Ich möchte gerne das neue CoDeSys nutzen also V3 somit das _*e!*__COCKPIT._ 
Wenn ich jetzt eine PFC100 oder PFC200 kaufe kann ich da ein KNX/EIB/TP1-Modul einbinden und nutzen ?

Danke im vorraus
Gruß Daniel


----------



## fraggle-m (13 September 2018)

Hallo Daniel,

die Anbindung eines PFC200 an KNX über die TP1 Klemme mit e!cocpit funktioniert bei mir schon eine ganze Weile problemlos.

Gruss
Frank


----------



## .:WAGO::0100409:. (14 September 2018)

Hallo Daniel_G,

das KNX-Modul 753-646 kann unter e!COCKPIT problemlos eingesetzt werden. Für den leichteren Einstieg gibt es einen Anwendungshinweis: www.wago.com/de/d/15515.


----------



## Daniel_G (14 September 2018)

Vielen Dank das war die Info die ich wollte, hatte gelesen das es nicht geht ... von 2016 waren die Beiträge daher sehr wahrscheinlich nicht mehr aktuell.


----------



## GLT (14 September 2018)

e!Cockpit ist ja noch in der "Entwicklung" u. in 2 Jahren hat sich doch einiges getan :wink:


----------



## Daniel_G (15 September 2018)

Das stimmt geht immer weiter aber wenn man so viel Geld ausgeben möchte muss man sicher sein das es geht ;-)
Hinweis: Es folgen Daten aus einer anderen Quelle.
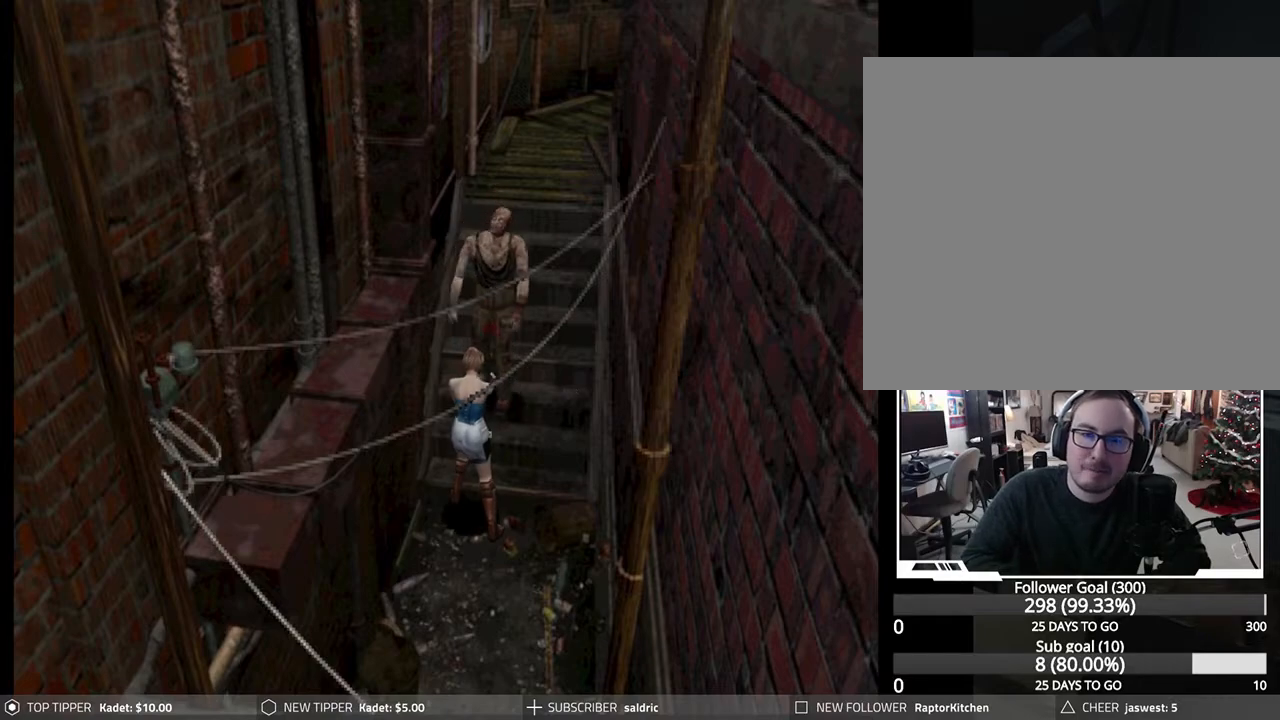
{"buttons": ["R1", "DPAD_DOWN"], "left_stick": "center", "events": [[50, "CROSS", "down"], [150, "CROSS", "up"], [200, "CROSS", "down"], [317, "CROSS", "up"], [367, "CROSS", "down"], [483, "CROSS", "up"]]}
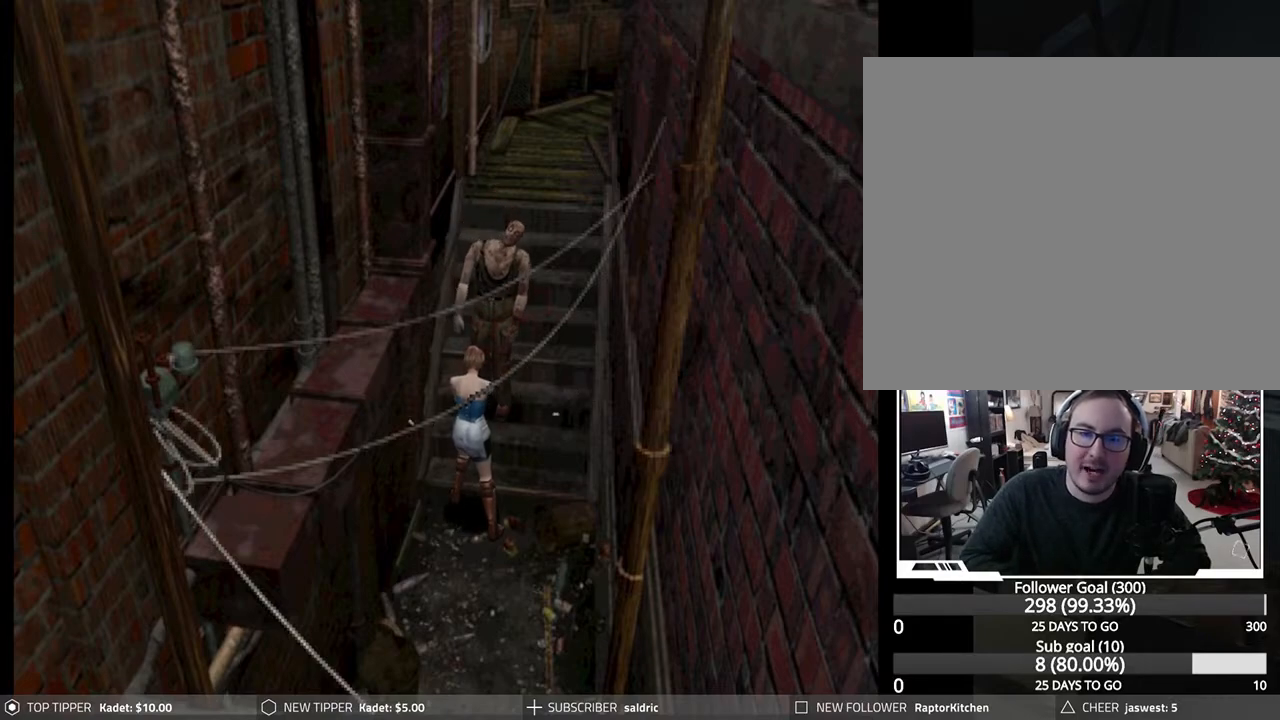
{"buttons": ["R1", "DPAD_DOWN"], "left_stick": "center", "events": [[50, "CROSS", "down"], [150, "CROSS", "up"], [217, "CROSS", "down"], [317, "CROSS", "up"], [383, "CROSS", "down"], [483, "CROSS", "up"]]}
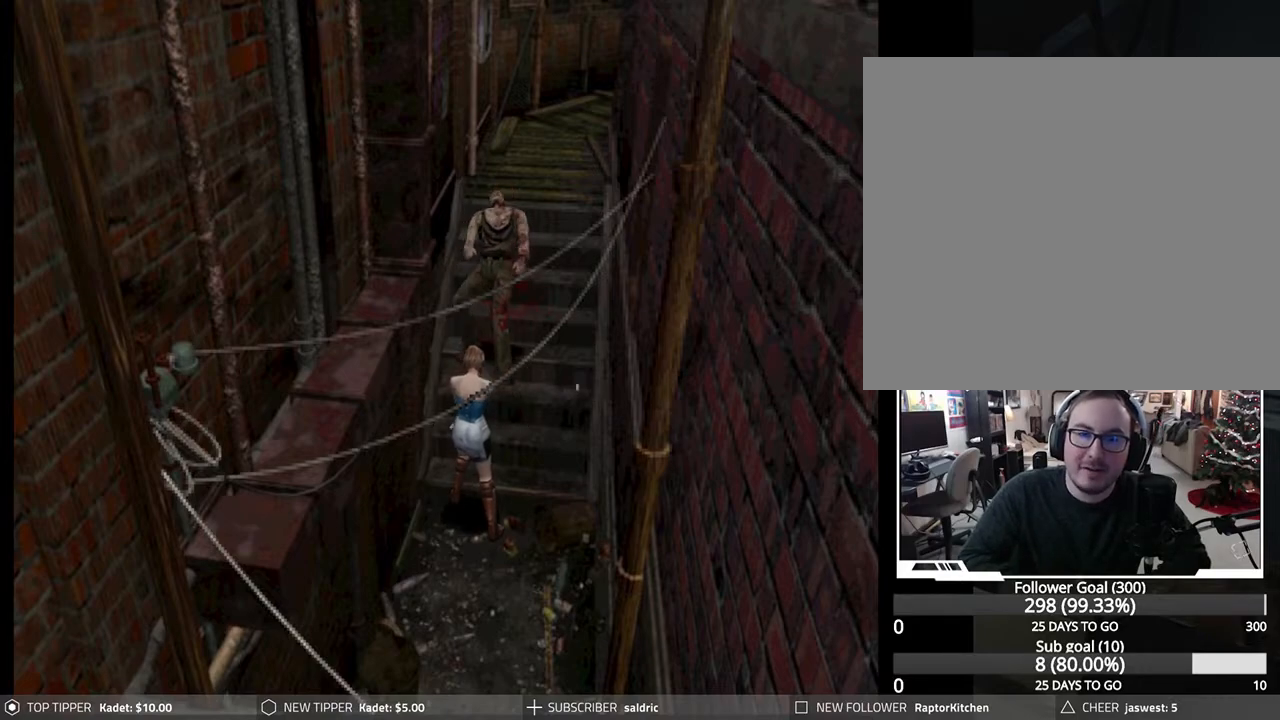
{"buttons": ["CROSS", "R1", "DPAD_DOWN"], "left_stick": "center", "events": [[67, "CROSS", "down"], [200, "CROSS", "up"], [250, "CROSS", "down"], [367, "CROSS", "up"], [433, "CROSS", "down"]]}
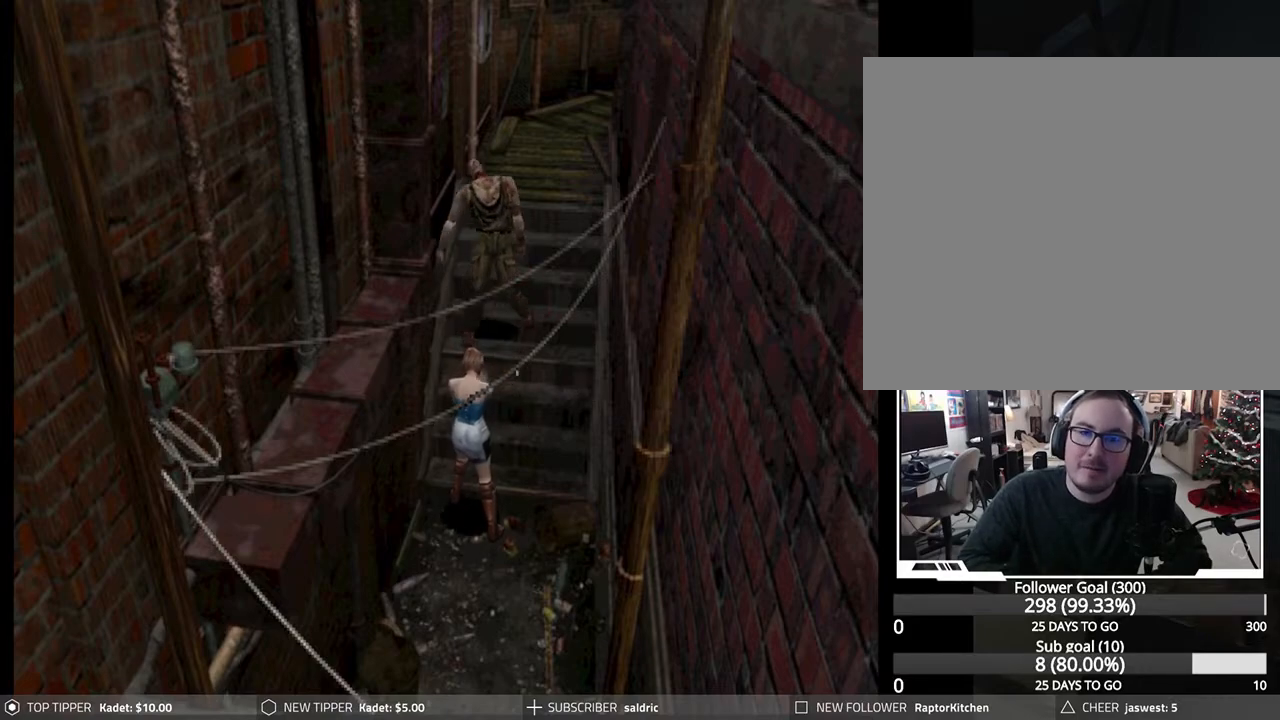
{"buttons": ["R1", "DPAD_UP"], "left_stick": "center", "events": [[50, "CROSS", "up"], [267, "DPAD_DOWN", "up"], [400, "DPAD_UP", "down"]]}
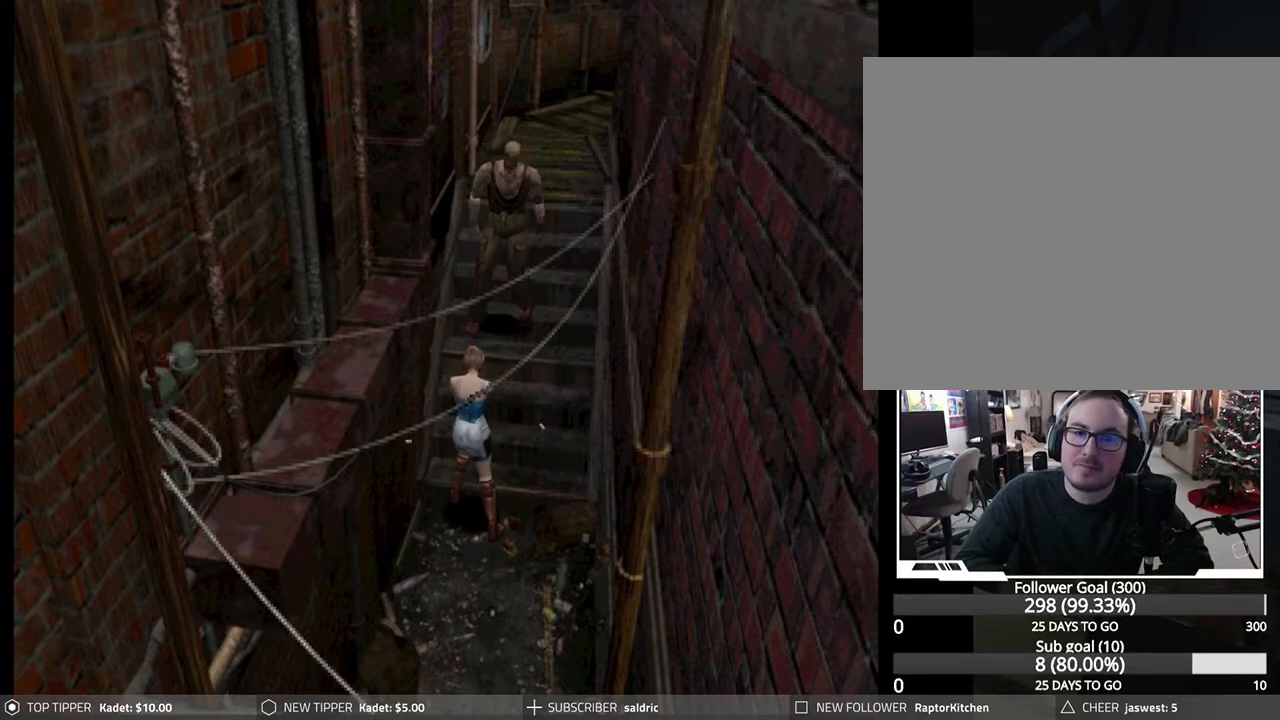
{"buttons": ["R1", "DPAD_UP"], "left_stick": "center", "events": [[233, "CROSS", "down"], [383, "CROSS", "up"]]}
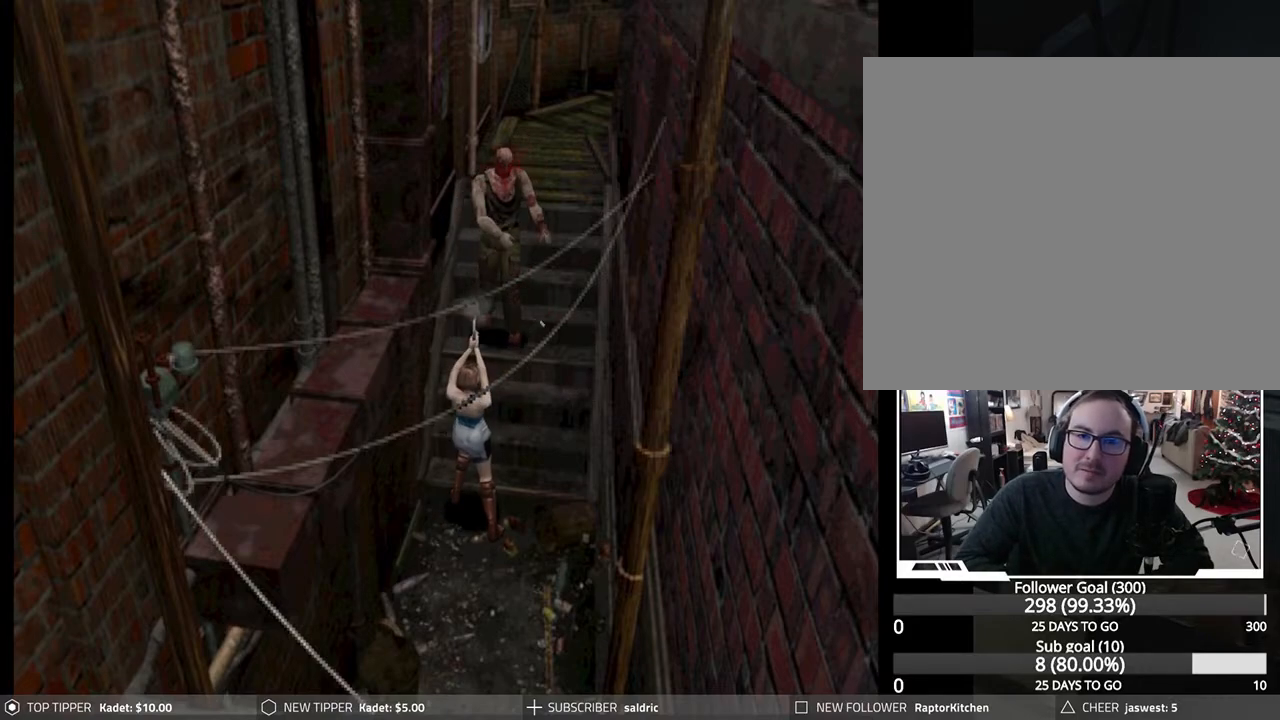
{"buttons": ["CROSS", "R1", "DPAD_UP"], "left_stick": "center", "events": [[217, "CROSS", "down"], [350, "CROSS", "up"], [417, "CROSS", "down"]]}
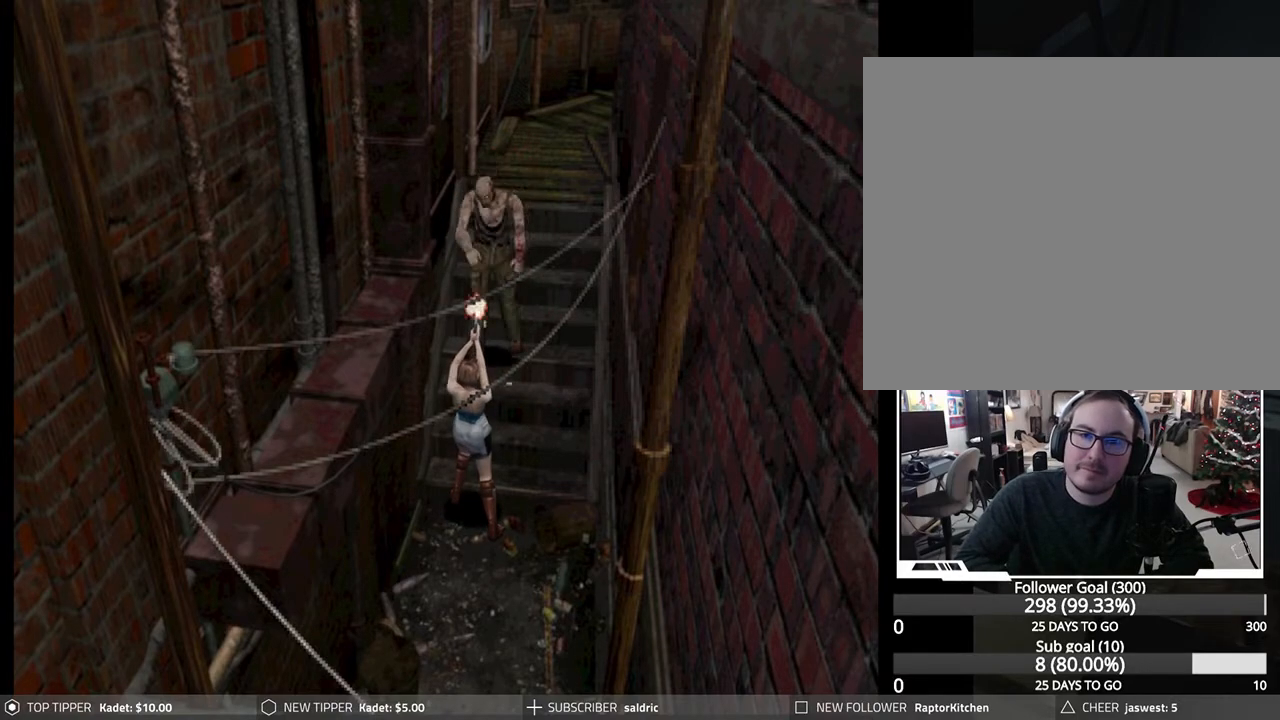
{"buttons": ["R1", "DPAD_UP"], "left_stick": "center", "events": [[33, "CROSS", "up"], [83, "CROSS", "down"], [200, "CROSS", "up"], [300, "CROSS", "down"], [417, "CROSS", "up"]]}
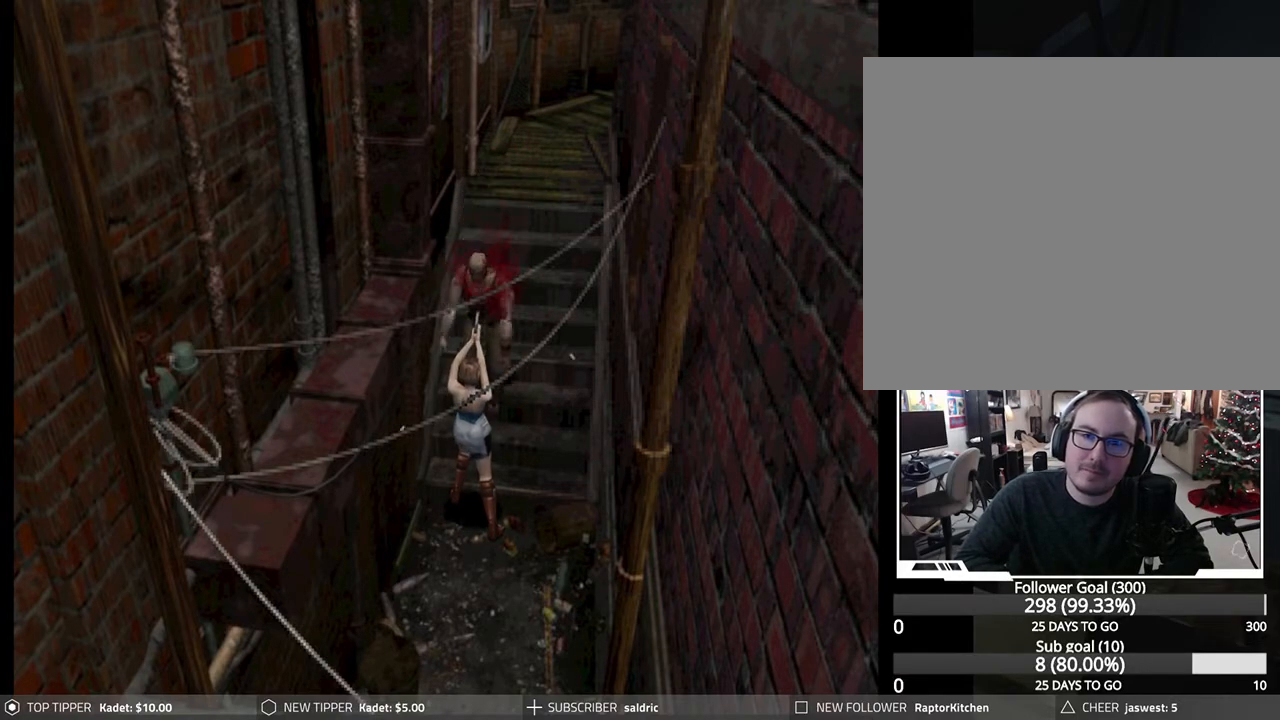
{"buttons": [], "left_stick": "center", "events": [[100, "DPAD_UP", "up"], [167, "R1", "up"]]}
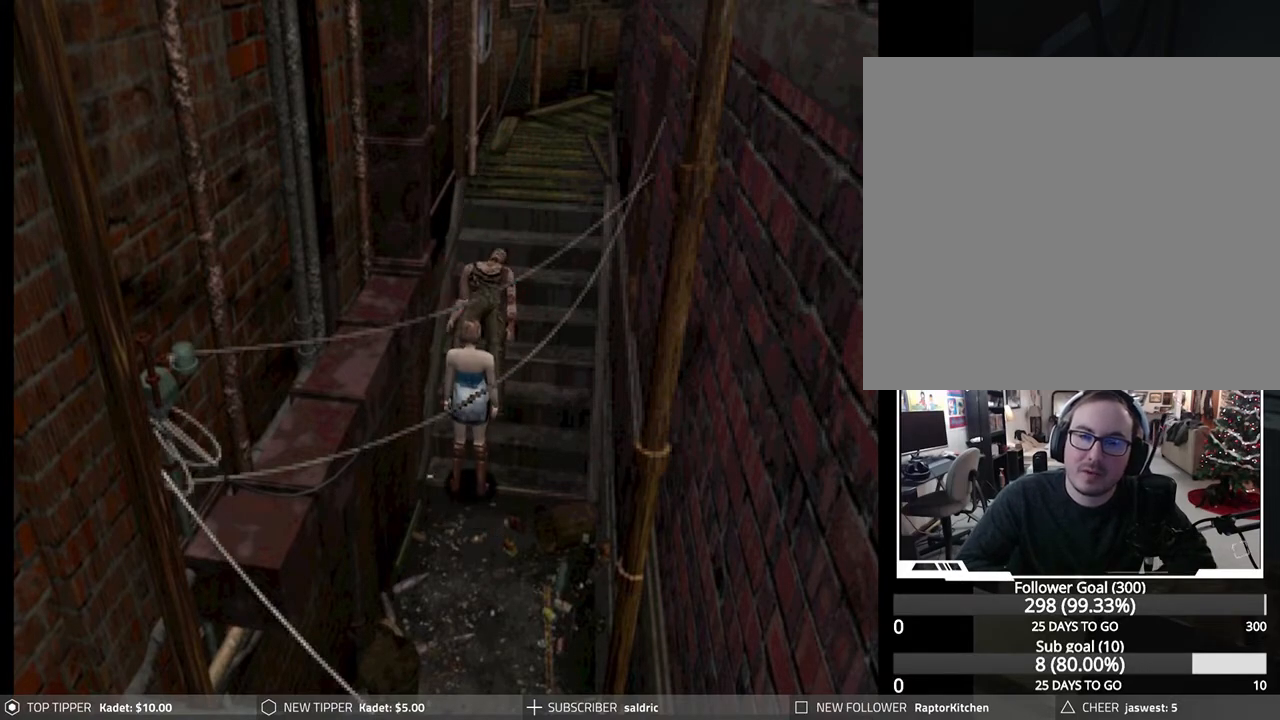
{"buttons": [], "left_stick": "center", "events": [[217, "TRIANGLE", "down"], [367, "TRIANGLE", "up"]]}
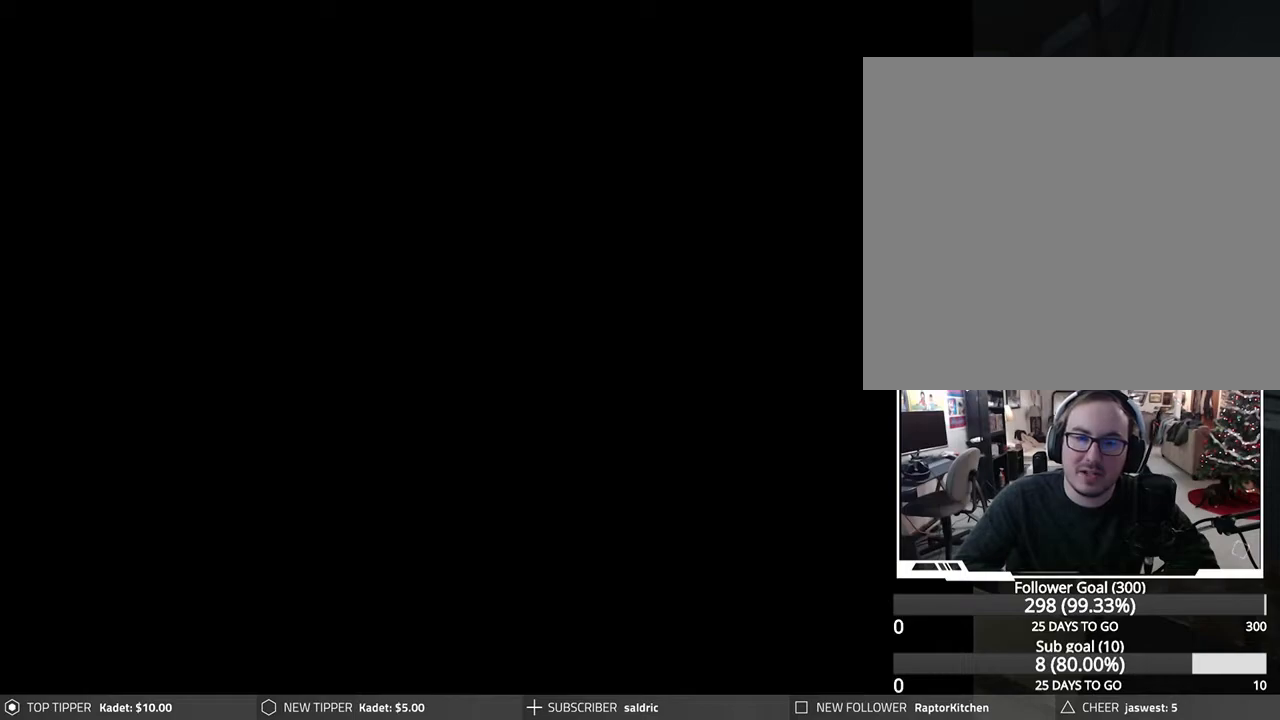
{"buttons": [], "left_stick": "center", "events": []}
Ich habe noch eine Frage, wenn ich jetzt bestellen möchte gibt es noch was zu beachten ? Ich hatte vor folgendes zu bestellen: 

2759-0101/1111-5000 e!Cockpit-Ein-Platz-Starterkit-Lizenz

750-8206 Wago SPS Controller PFC200 CS 2ETH RS CAN DPS

758-879/000-3102 microSD Speicherkarte, 2 Gbyte

753-646 Wago KNX/EIB/TP1-Klemme

Benötige ich ein Programmierkabel oder geht es über Netzwerk?

Benötige ich noch was für den Betrieb? 
Ist die 750-600 Busendklemme auch erforderlich oder bei der SPS bei ?

SPS Netzteil habe ich.
 Gruß Daniel


----------



## fraggle-m (15 September 2018)

Hallo Daniel,

bei dem Starterkit ist ein PFC100 eco und noch einiges mehr mit dabei, zum testen brauchst Du eigentlich nur die KNX TP1 Klemme. 

Gruss

Frank


----------



## GLT (15 September 2018)

Natürlich ist KNX-Netzteil, KNX-Schnittstelle und ETS  zusätzlich erforderlich.

Der Eco-Controller reicht dicke.


----------



## Daniel_G (15 September 2018)

Ich habe schon ein KNX System am laufen und es arbeitet mit 2 s7 Steuerungen und einem Profinet KNX Gateway zusammen. Das ganze geht auch gut aber ich möchte nun auch mal mit Codesys arbeiten und deshalb plane ich diese Anschaffung. Ich habe in der S7 Welt und mit TIA jeden Tag zu tun. Mal sehen wie es wo anders läuft.

Ich habe die PFC200 angedacht weil ich den Aufpreis zur 100er nicht als so extrem ansehe und wenn es doch mehr wird soll noch Luft nach oben haben.

Generelle Frage...
... brauch ich nen Programmierkabel oder reicht ein Ethernet Kabel ?

... brauche ich die Abschlussklemme oder ist die bei der CPU bei ?

Starter set Plane ich derzeit nicht zu kaufen.


----------



## fraggle-m (16 September 2018)

Hallo,

und wie möchtest Du das mit der Lizenz für das e!cocpit machen, aus meiner sich ist ein Starterkit die günstigste Variante an eine zu kommen.
Die erste Artikelnummer bei deiner Aufstellung ist übrigens das Starterkit.

Gruss

Frank


----------



## GLT (16 September 2018)

Daniel_G schrieb:


> Starter set Plane ich derzeit nicht zu kaufen.


Du verlinkst ein komplettes Starterkit als avisierte Bestellung, willst es aber nicht kaufen? :shock:
Ja, was denn nun?

Eine 600er-Endklemme wird IMMER benötigt, damit der K-Bus abgeschlossen wird.
Programmierkabel benötigt man nicht zwingend - Ethernet tut's.


----------